A Comissão Mista aprovou nesta quinta-feira, 25, o projeto de lei encaminhado pela Governadoria, protocolado sob o nº 12865/26, que busca alterar a Lei nº 16.901/2010, que dispõe sobre a Lei Orgânica da Polícia Civil do Estado de Goiás, e a Lei nº 15.397/2005, que trata do regime de subsídio dos delegados de Polícia da Diretoria-Geral da Polícia Civil do Estado de Goiás. A proposta pretende, ainda, subdividir a classe especial da carreira de delegado de Polícia, do quadro de pessoal da Delegacia-Geral da Polícia Civil.
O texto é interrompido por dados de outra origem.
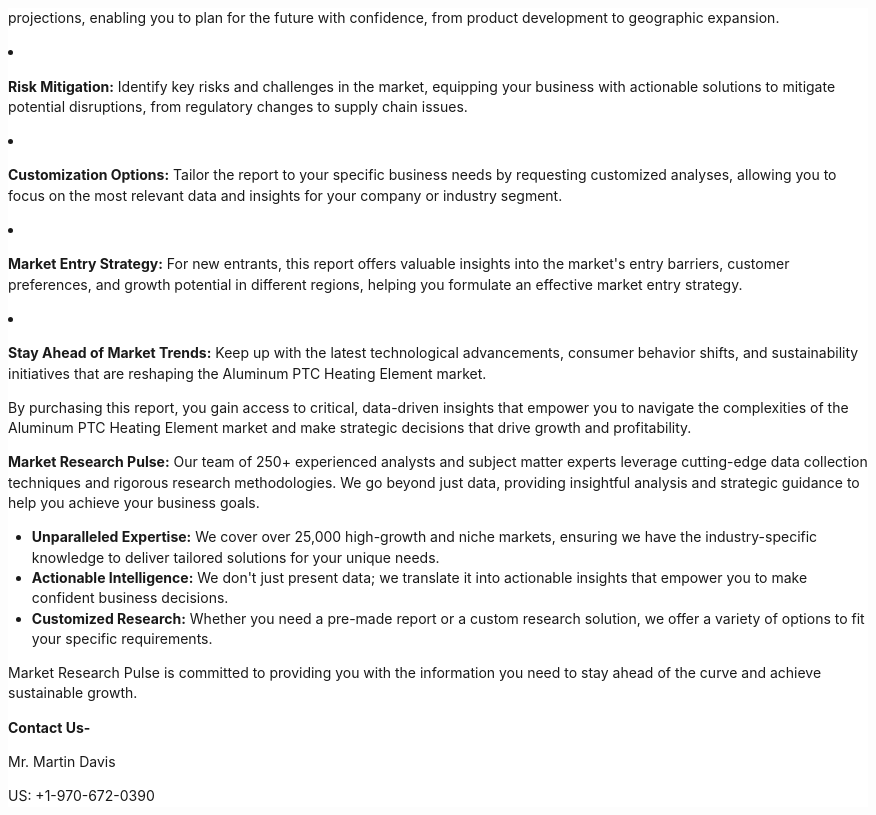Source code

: projections, enabling you to plan for the future with confidence, from product development to geographic expansion.</p></li><li><p><strong>Risk Mitigation:</strong> Identify key risks and challenges in the market, equipping your business with actionable solutions to mitigate potential disruptions, from regulatory changes to supply chain issues.</p></li><li><p><strong>Customization Options:</strong> Tailor the report to your specific business needs by requesting customized analyses, allowing you to focus on the most relevant data and insights for your company or industry segment.</p></li><li><p><strong>Market Entry Strategy:</strong> For new entrants, this report offers valuable insights into the market's entry barriers, customer preferences, and growth potential in different regions, helping you formulate an effective market entry strategy.</p></li><li><p><strong>Stay Ahead of Market Trends:</strong> Keep up with the latest technological advancements, consumer behavior shifts, and sustainability initiatives that are reshaping the Aluminum PTC Heating Element market.</p></li></ol><p>By purchasing this report, you gain access to critical, data-driven insights that empower you to navigate the complexities of the Aluminum PTC Heating Element market and make strategic decisions that drive growth and profitability.</p><p><strong>Market Research Pulse:</strong>&nbsp;Our team of 250+ experienced analysts and subject matter experts leverage cutting-edge data collection techniques and rigorous research methodologies. We go beyond just data, providing insightful analysis and strategic guidance to help you achieve your business goals.</p><ul><li><strong>Unparalleled Expertise:</strong>&nbsp;We cover over 25,000 high-growth and niche markets, ensuring we have the industry-specific knowledge to deliver tailored solutions for your unique needs.</li><li><strong>Actionable Intelligence:</strong>&nbsp;We don't just present data; we translate it into actionable insights that empower you to make confident business decisions.</li><li><strong>Customized Research:</strong>&nbsp;Whether you need a pre-made report or a custom research solution, we offer a variety of options to fit your specific requirements.</li></ul><p>Market Research Pulse is committed to providing you with the information you need to stay ahead of the curve and achieve sustainable growth.</p><p><strong>Contact Us-</strong></p><p>Mr. Martin Davis</p><p>US: +1-970-672-0390</p>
No colegiado, a proposta foi relatada favoravelmente pelo deputado Eliel Junior (SD).
Segundo argumentos apresentados pela Secretaria de Estado da Segurança Pública (SSP-GO), a alteração da estrutura remuneratória da carreira de delegado de polícia produzirá reflexos nos benefícios futuros dos servidores, amparados pelas regras de integralidade e paridade. “A Classe Especial representa o ápice da estrutura hierárquica da carreira de Delegado de Polícia, circunstância que, no modelo normativo vigente, impede a existência de mecanismos de progressão funcional e remuneratória após o alcance desse grau”, aponta o despacho.
Ainda segundo a SSP, a ausência de perspectiva de desenvolvimento para servidores em posição de liderança institucional, responsáveis por funções de direção, planejamento e comando, que permanecem contribuindo por mais de uma década no topo da carreira e por mais de 25 anos, impõe ao Estado de Goiás reconhecer a experiência acumulada, para o fortalecimento da liderança institucional da Polícia Civil.
A Secretaria de Estado da Economia também se posicionou favorável à matéria e atestou que a proposta se enquadra dentro das acomodações de limites orçamentários destinados à despesa de pessoal. De igual modo, a Procuradoria-Geral do Estado também apoiou a proposta. Segundo a Procuradoria-Geral do Estado (PGE), a matéria está sujeita à competência do chefe do Poder Executivo e que não há impedimento eleitoral específico no conteúdo normativo da proposição.
Eliel Junior argumentou, em relatório, que a proposta tem por finalidade restabelecer mais coerência à estrutura da carreira, criando mecanismo de progressão funcional para os delegados que já alcançaram a Classe Especial, atualmente situada no topo da carreira. “A aprovação desta proposição mostra-se constitucionalmente adequada, pois trata da organização da carreira, do regime jurídico e da remuneração de servidores integrantes da Polícia Civil. Além disso, a proposição favorece o aperfeiçoamento da segurança pública, pois a valorização e a motivação dos delegados de Polícia repercutem na qualidade da gestão investigativa, na coordenação das unidades policiais e na eficiência das atividades de polícia judiciária”, frisou.
O texto havia recebido pedidos de vistas no colegiado e foi devolvido com voto em separado por parte do deputado Delegado Eduardo Prado (PL)), o que motivou novo pedido de vistas por parte do líder do Governo, deputado Talles Barreto (UB) que, por sua vez, rejeitou o voto em separado de Prado. Com isso, o texto foi aprovado em seu teor original.
Concluída a apreciação pelo colegiado e emitido o parecer técnico, o projeto retornará agora ao Plenário para ser submetido a duas fases de votação. Caso seja aprovado pelos parlamentares, seguirá para sanção ou veto da Governadoria.